En quelques heures, la Yougoslavie bascule dans la démocratie. Ce jeudi 5 octobre 2000, des centaines de milliers de manifestants répondent à l'appel de l'opposition. Cette journée de la « désobéissance civile » fait suite à la décision de la Cour constitutionnelle yougoslave qui, la veille, a annulé le premier tour de l'élection présidentielle du 24 septembre remporté par le candidat de l'opposition, Vojislav Kostunica. À Belgrade, 300 000 manifestants environ sont massés place du Parlement. À 15 heures, ils investissent le bâtiment. Malgré quelques tirs, deux morts et une centaine de blessés, les forces de l'ordre opposent peu de résistance. Deux heures plus tard, la télévision d'État est à son tour prise d'assaut. Et, dans la soirée, devant une foule ivre de bonheur, Kostunica prend la parole : « Bonsoir chère Serbie libérée. Je suis fier d'avoir été élu président de la Yougoslavie. » Le lendemain, Milosevic reconnaît sa défaite, quitte le pouvoir, mais ne s'enfuit pas. Kostunica fait quant à lui une entrée triomphale au Parlement pour prêter serment.

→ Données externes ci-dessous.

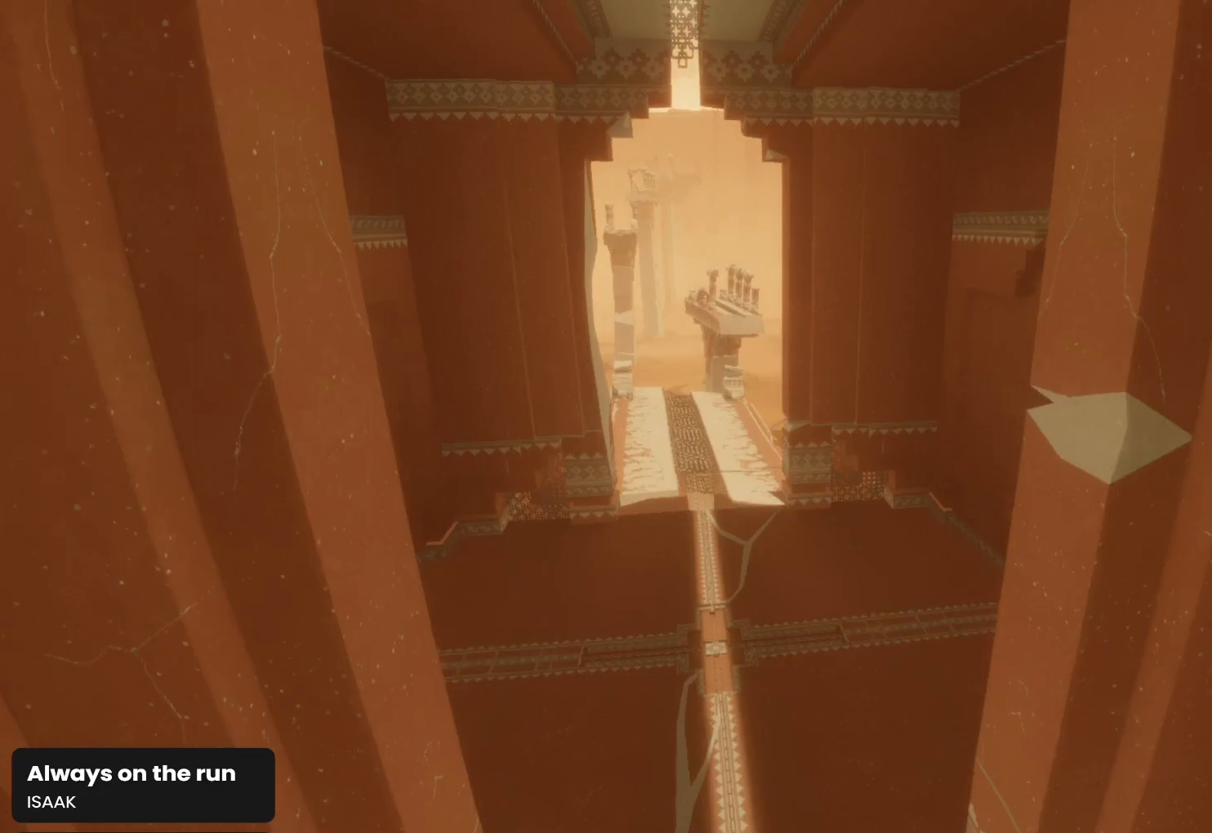
{"buttons": [], "left_stick": "center", "right_stick": "down", "events": [[33, "L1", "up"], [200, "right_stick", "center"], [467, "right_stick", "down"]]}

Le calme revenu, plusieurs éléments démontreront que cette révolution éclair a en fait été préparée minutieusement par plusieurs groupes d'ex-militaires d'élite et des services spéciaux venus de Nis, Kraljevo, Novi Sad et surtout de Caçak, des villes de Serbie. La passivité des forces de police, pourtant dévouées au régime de Milosevic, leur faible nombre à Belgrade ce jour-là (3 000 policiers seulement alors que le pays en compte 110 000), laisse également à penser qu'au sein même du pouvoir en place, le renversement du tyran était à l'ordre du jour.

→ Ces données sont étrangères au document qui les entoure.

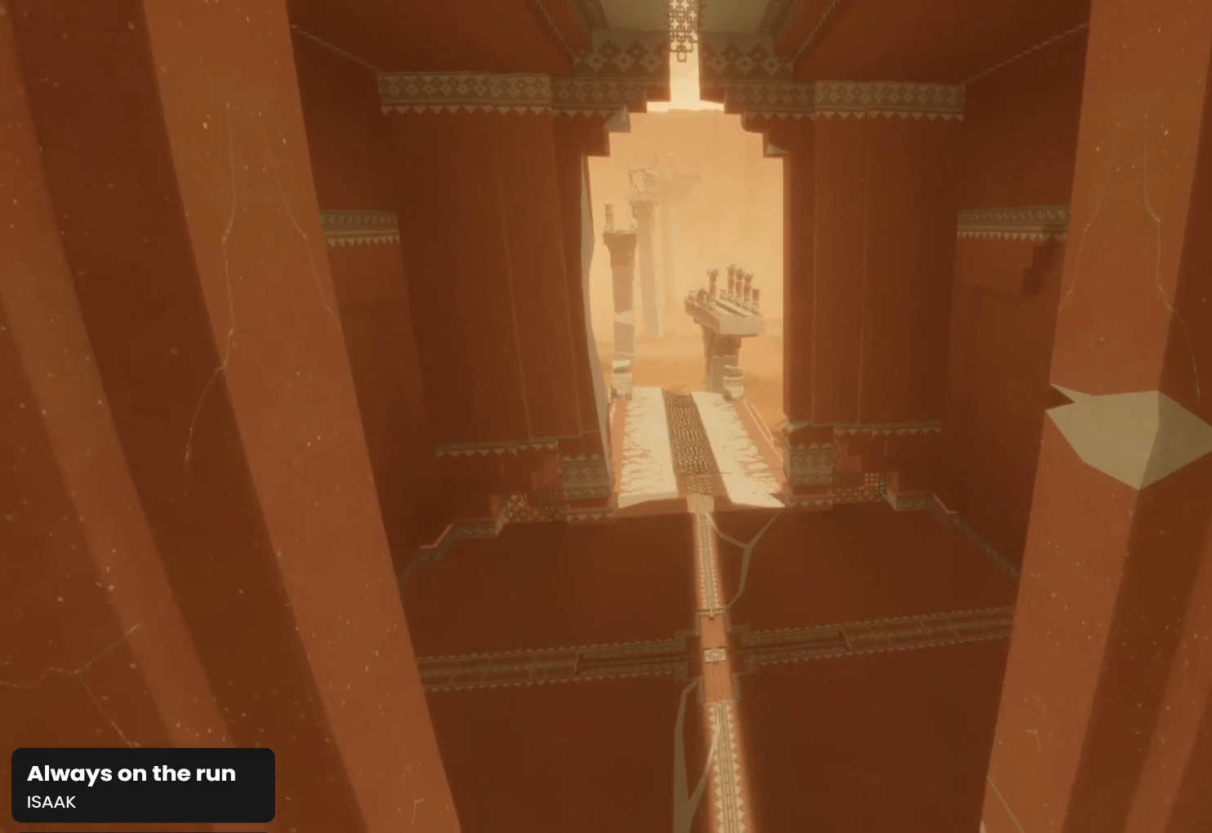
{"buttons": [], "left_stick": "center", "right_stick": "down-left", "events": [[67, "right_stick", "down-left"]]}
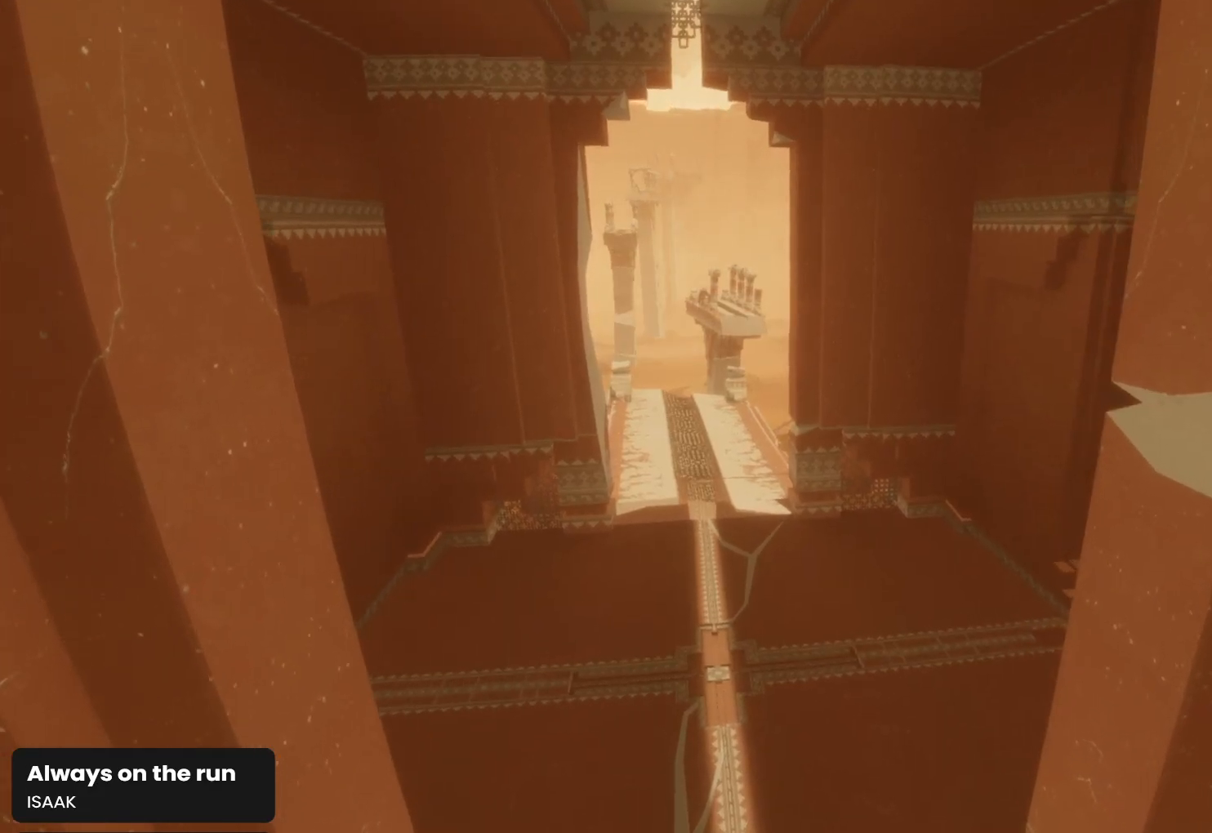
{"buttons": [], "left_stick": "center", "right_stick": "down", "events": [[100, "right_stick", "center"], [133, "L1", "down"], [267, "L1", "up"], [433, "right_stick", "down"]]}
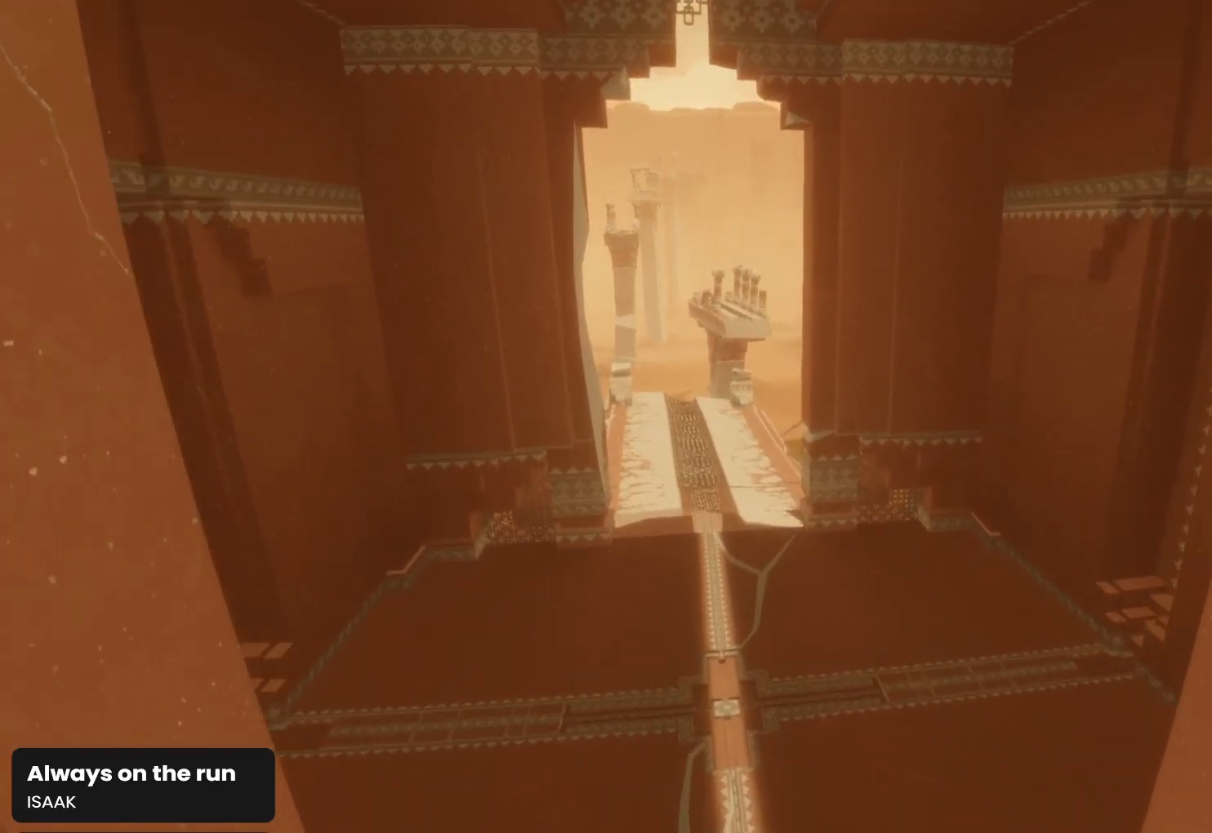
{"buttons": [], "left_stick": "center", "right_stick": "center", "events": [[100, "right_stick", "down-left"], [200, "R1", "down"], [433, "R1", "up"], [433, "right_stick", "center"]]}
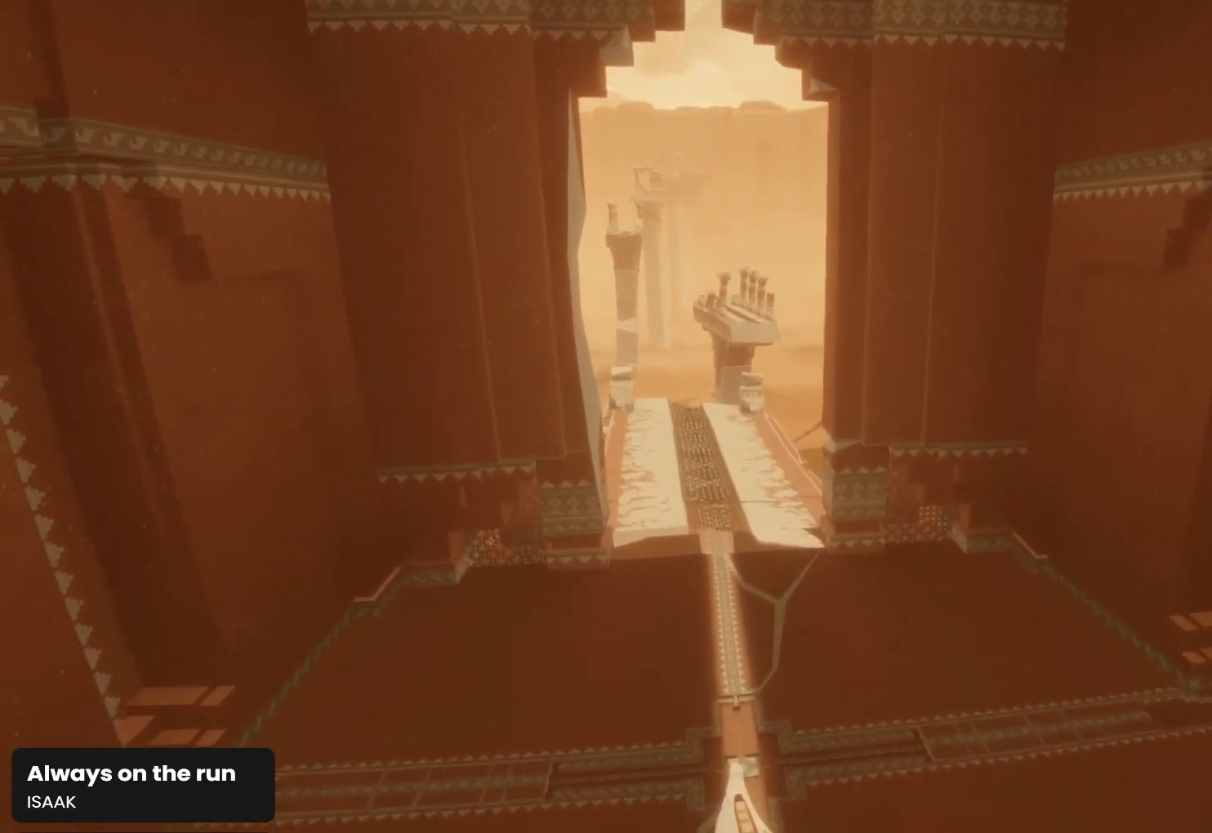
{"buttons": [], "left_stick": "center", "right_stick": "down", "events": [[200, "L1", "down"], [300, "L1", "up"], [400, "right_stick", "down"]]}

Milosevic déchu, la communauté internationale renoue aussitôt le dialogue avec Belgrade. Après une levée des sanctions dès le 5 octobre, celle-ci décide de rompre l'isolement de la Yougoslavie. Le 1er novembre, cette dernière est de nouveau admise à l'ONU, qu'elle avait quittée en 1992. Le 10, elle réintègre l'Organisation pour la sécurité et la coopération en Europe (OSCE), qui avait exclu le régime de Milosevic en 1992 en raison de son rôle dans la guerre de Bosnie. Deux jours plus tard, V. Kostunica se rend au Parlement européen à Strasbourg. Accueilli chaleureusement, le nouveau président exprime son souhait de voir la Yougoslavie devenir un jour membre de l'Union européenne.

Un pays ruiné

S. Milosevic laisse derrière lui un pays en ruine. Son ambition d'une « Grande Serbie » n'aura finalement provoqué que le chaos et le désespoir. Après les guerres contre la Croatie (1991) et la Bosnie (1992-1995), l'annexion avortée du Kosovo (1999) et les lourdes frappes de l'OTAN, la Yougoslavie est au bord de la faillite. Plus de 60 % des Serbes vivent sous le seuil de pauvreté, la production industrielle a chuté de 70 % et la dette extérieure du pays est estimée entre 12 et 14 milliards de dollars. Face à cette situation catastrophique, l'Union européenne décide, dès le 11 novembre, de débloquer une aide d'urgence de 173 millions de dollars. Cette aide, essentiellement du fioul et du gazole, vise dans un premier temps à stabiliser la démocratie. Mais, pour enrayer à court terme la détérioration de l'économie, les experts serbes évaluent l'aide d'urgence au double. Du côté des institutions financières internationales, l'heure est pour l'instant à l'étude d'un plan global à long terme. Selon le Haut Comité de pilotage pur les Balkans, structure créée pendant la guerre du Kosovo afin de coordonner les aides avec la Commission européenne et la Banque mondiale, Belgrade devrait normalement adhérer dès 2001 à la Banque européenne pour la reconstruction et le développement (BERD) et au Fonds monétaire international (FMI).